(Dataset entries)
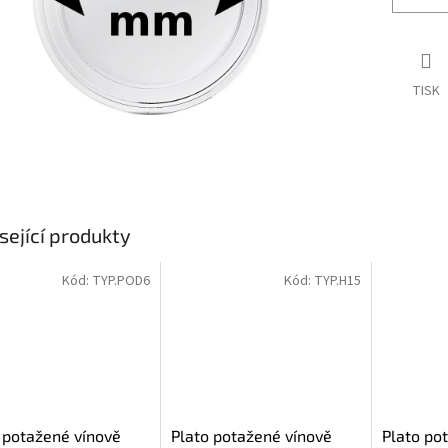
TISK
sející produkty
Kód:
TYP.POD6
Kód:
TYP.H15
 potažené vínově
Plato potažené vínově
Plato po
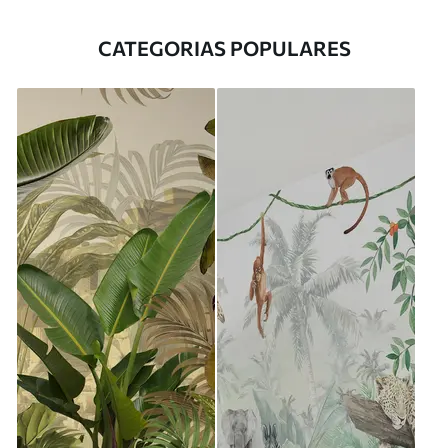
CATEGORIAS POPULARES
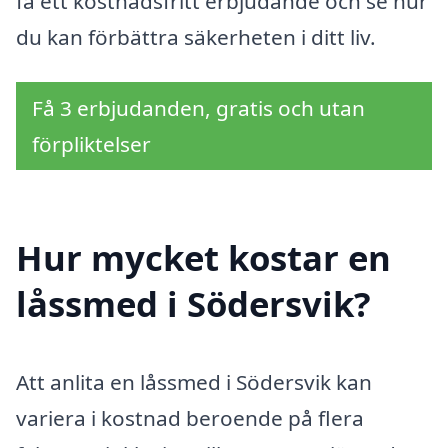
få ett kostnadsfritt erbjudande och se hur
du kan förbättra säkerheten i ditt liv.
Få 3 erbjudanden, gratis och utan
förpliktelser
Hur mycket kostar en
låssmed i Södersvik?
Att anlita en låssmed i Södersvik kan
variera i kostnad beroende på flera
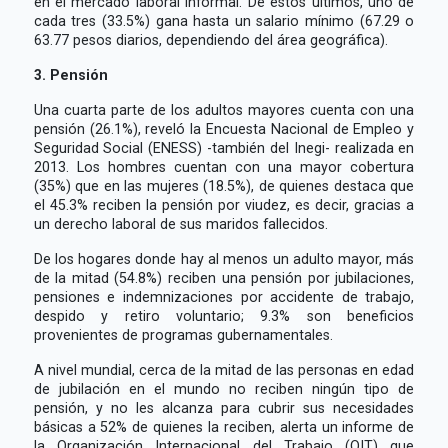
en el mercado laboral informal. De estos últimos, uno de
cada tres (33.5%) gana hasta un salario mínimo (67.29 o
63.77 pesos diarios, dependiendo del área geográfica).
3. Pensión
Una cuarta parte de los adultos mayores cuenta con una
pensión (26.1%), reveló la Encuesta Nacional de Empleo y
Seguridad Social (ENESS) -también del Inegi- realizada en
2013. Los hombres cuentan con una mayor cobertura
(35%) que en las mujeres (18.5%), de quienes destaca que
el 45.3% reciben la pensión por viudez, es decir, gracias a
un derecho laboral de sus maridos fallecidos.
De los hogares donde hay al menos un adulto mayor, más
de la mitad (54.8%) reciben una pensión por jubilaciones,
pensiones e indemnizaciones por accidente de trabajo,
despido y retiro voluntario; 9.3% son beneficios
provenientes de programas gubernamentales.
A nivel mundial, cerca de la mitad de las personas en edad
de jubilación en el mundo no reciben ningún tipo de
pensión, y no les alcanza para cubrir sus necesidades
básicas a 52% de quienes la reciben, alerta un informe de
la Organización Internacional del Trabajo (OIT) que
==
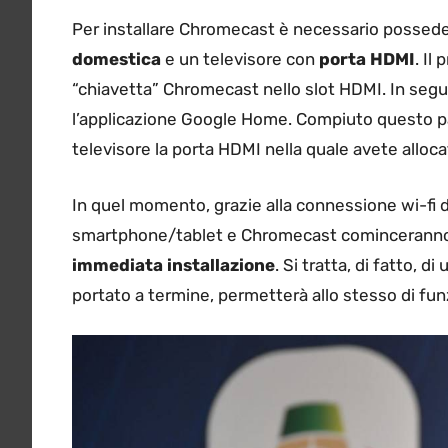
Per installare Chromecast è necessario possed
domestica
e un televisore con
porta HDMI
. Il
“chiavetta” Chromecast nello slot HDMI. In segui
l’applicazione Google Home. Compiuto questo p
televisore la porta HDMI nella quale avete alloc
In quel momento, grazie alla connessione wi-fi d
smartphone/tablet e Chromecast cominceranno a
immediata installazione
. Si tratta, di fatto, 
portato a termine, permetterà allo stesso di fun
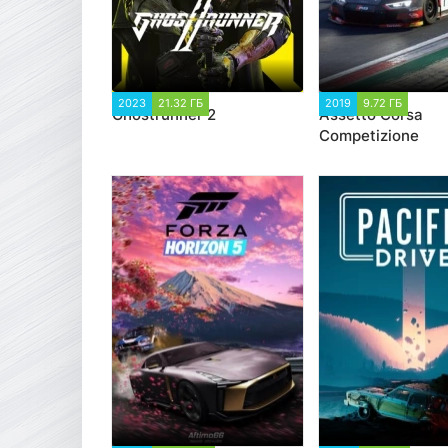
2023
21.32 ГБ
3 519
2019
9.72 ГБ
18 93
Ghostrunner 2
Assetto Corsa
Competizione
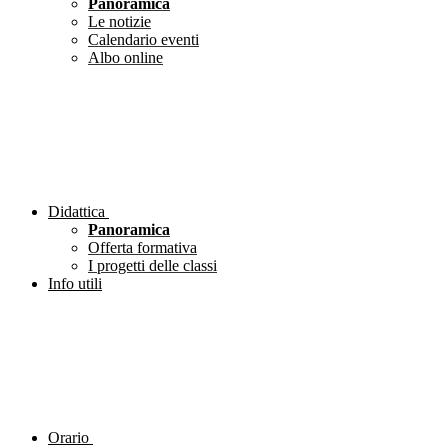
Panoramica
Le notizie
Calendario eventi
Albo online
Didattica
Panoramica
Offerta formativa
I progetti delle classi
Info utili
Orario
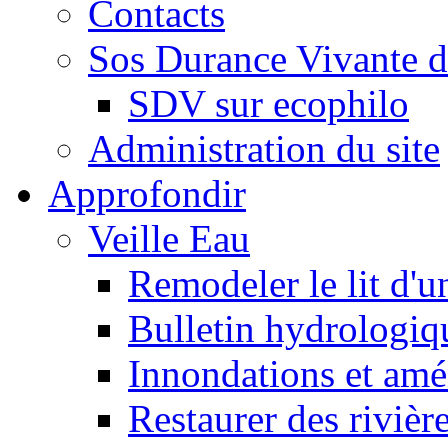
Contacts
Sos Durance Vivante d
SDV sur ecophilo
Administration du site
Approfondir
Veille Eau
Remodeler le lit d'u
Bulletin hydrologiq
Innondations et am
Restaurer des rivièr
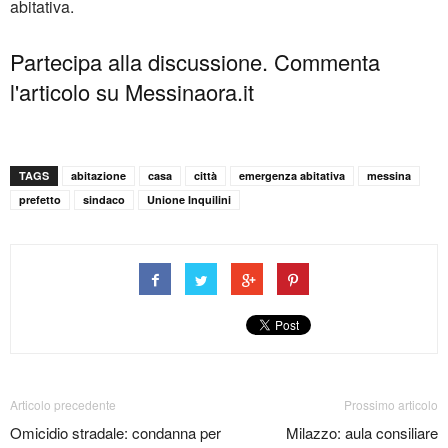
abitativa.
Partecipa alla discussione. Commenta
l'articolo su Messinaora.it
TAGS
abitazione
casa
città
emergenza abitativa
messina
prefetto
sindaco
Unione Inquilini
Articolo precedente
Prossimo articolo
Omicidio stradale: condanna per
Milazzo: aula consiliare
---
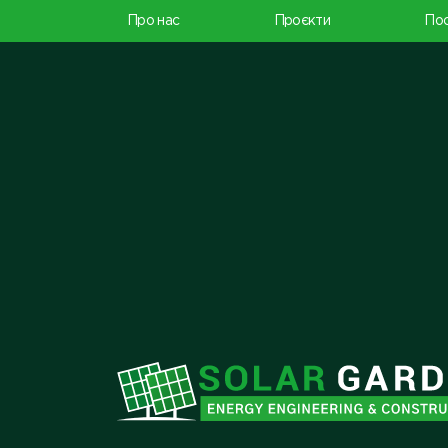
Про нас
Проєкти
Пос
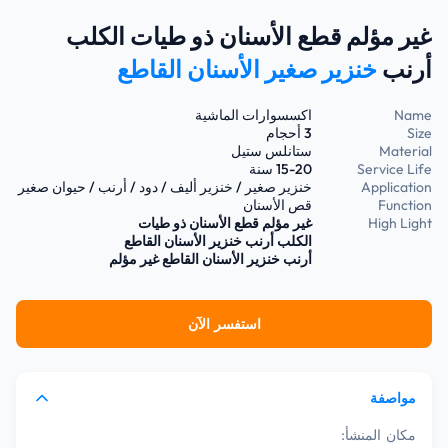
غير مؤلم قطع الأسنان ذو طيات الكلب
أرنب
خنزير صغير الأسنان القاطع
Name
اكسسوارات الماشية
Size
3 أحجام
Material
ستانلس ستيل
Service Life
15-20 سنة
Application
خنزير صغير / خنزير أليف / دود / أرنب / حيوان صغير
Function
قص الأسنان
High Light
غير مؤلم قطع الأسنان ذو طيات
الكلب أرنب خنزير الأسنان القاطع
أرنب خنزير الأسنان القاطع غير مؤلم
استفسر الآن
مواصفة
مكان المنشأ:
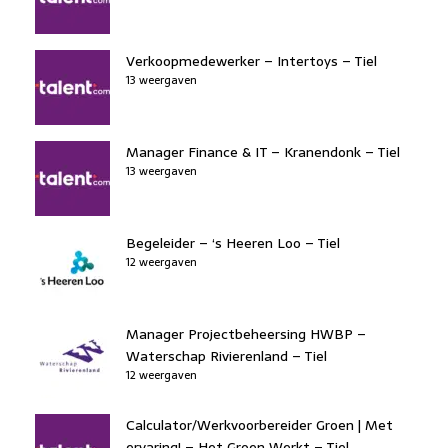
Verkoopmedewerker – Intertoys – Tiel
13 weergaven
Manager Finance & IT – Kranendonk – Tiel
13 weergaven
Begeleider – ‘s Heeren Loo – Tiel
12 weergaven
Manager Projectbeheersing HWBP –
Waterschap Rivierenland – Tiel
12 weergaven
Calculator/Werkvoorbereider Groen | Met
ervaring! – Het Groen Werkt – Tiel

* _Work request_
Please report how many lines in the records contain the string "vínově", and write nothing besides that number.

* _Result of this task_
2